A CH4 gas flow rate of 1.0 mL min−1 was used for 40Ca determination and an O2 gas flow rate of 1.0 mL min−1 was selected for 31P16O+ determination. The repeatability of the ion signals was determined by performing 20 consecutive determinations of Ca and P in a milk sample solution. We found that the repeatability of the signals of these 20 determinations was 2.9% and 4.0% for 40Ca and 31P16O, respectively. This experiment demonstrated that different reaction gases could be used sequentially to alleviate different interferences in the same analysis run without wasting experiment time. From the experimental result we found that the blank signals were only about 210 and 22 counts s−1 at m/z 40 and m/z 47, respectively, under the DRC ICP–MS conditions used in this work. A summary of the operating conditions of the DRC ICP–MS used in this work is given in Table 1.

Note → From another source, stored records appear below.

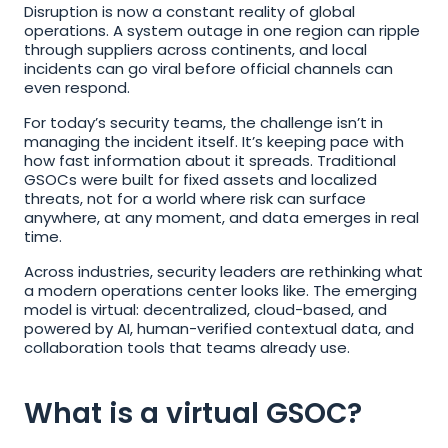
Disruption is now a constant reality of global 
operations. A system outage in one region can ripple 
through suppliers across continents, and local 
incidents can go viral before official channels can 
even respond.
For today’s security teams, the challenge isn’t in 
managing the incident itself. It’s keeping pace with 
how fast information about it spreads. Traditional 
GSOCs were built for fixed assets and localized 
threats, not for a world where risk can surface 
anywhere, at any moment, and data emerges in real 
time.
Across industries, security leaders are rethinking what 
a modern operations center looks like. The emerging 
model is virtual: decentralized, cloud-based, and 
powered by AI, human-verified contextual data, and 
collaboration tools that teams already use.
What is a virtual GSOC?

In order to evaluate the significance of the 47Ti+ isobaric interference in the determination of 31P16O+ a solution containing 10 ng mL−1 Ti was introduced into the ICP–MS with the DRC mode. Rpq was set at 0.58. Effects of the O2 reaction gas flow rate on the 47Ti+ and 47Ti16O+ signals were studied. Results are shown in Fig. 3. From the experiment, we found that Ti+ was converted to TiO+ effectively under these DRC conditions. Furthermore, as shown in Fig. 3, the signal of 10 ng mL−1 Ti+ and the blank signal (1% HNO3) at m/z 47 were equivalent when the O2 gas flow rate was in the range of 0.8–1.2 mL min−1. This experiment demonstrated that interference from 47Ti+ on 31P16O+ determination was insignificant [18].
Effect of the O2 reaction gas flow rate on 47Ti+ and 47Ti16O+ signals and on the blank signals at m/z 47 and 63
Determination of Ca and P in foodstuffs
In order to prove our system in authentic analyses, the NIST SRM 1549 non-fat milk powder and NIST RM 8345 whole milk powder reference materials were analyzed. The concentrations of Ca and P present in these samples were quantified by the external calibration method with Rh as internal standard—1 ng mL−1 Rh was used as the internal standard for 40Ca and 31P16O determination under different DRC settings. Calibration curves using six standard solutions of Ca and P were linear (r 2 better than 0.9999) in the range tested (0.005–1 μg mL−1). The detection limits were estimated from these calibration curves and based on the concentration necessary to yield a net signal equal to three times the standard deviation of the blank (1% v/v HNO3). The estimated detection limits were 0.2 ng mL−1 and 0.3 ng mL−1 for Ca and P, respectively. We believe that a lower detection limit could be obtained if the whole experiment was performed in a clean environment. The results obtained from analysis of the reference materials are listed in Table 2. As shown, the results agree satisfactorily with the certified values. The accuracy of the determination was better than 4.1 and 0.9% for Ca and P, respectively.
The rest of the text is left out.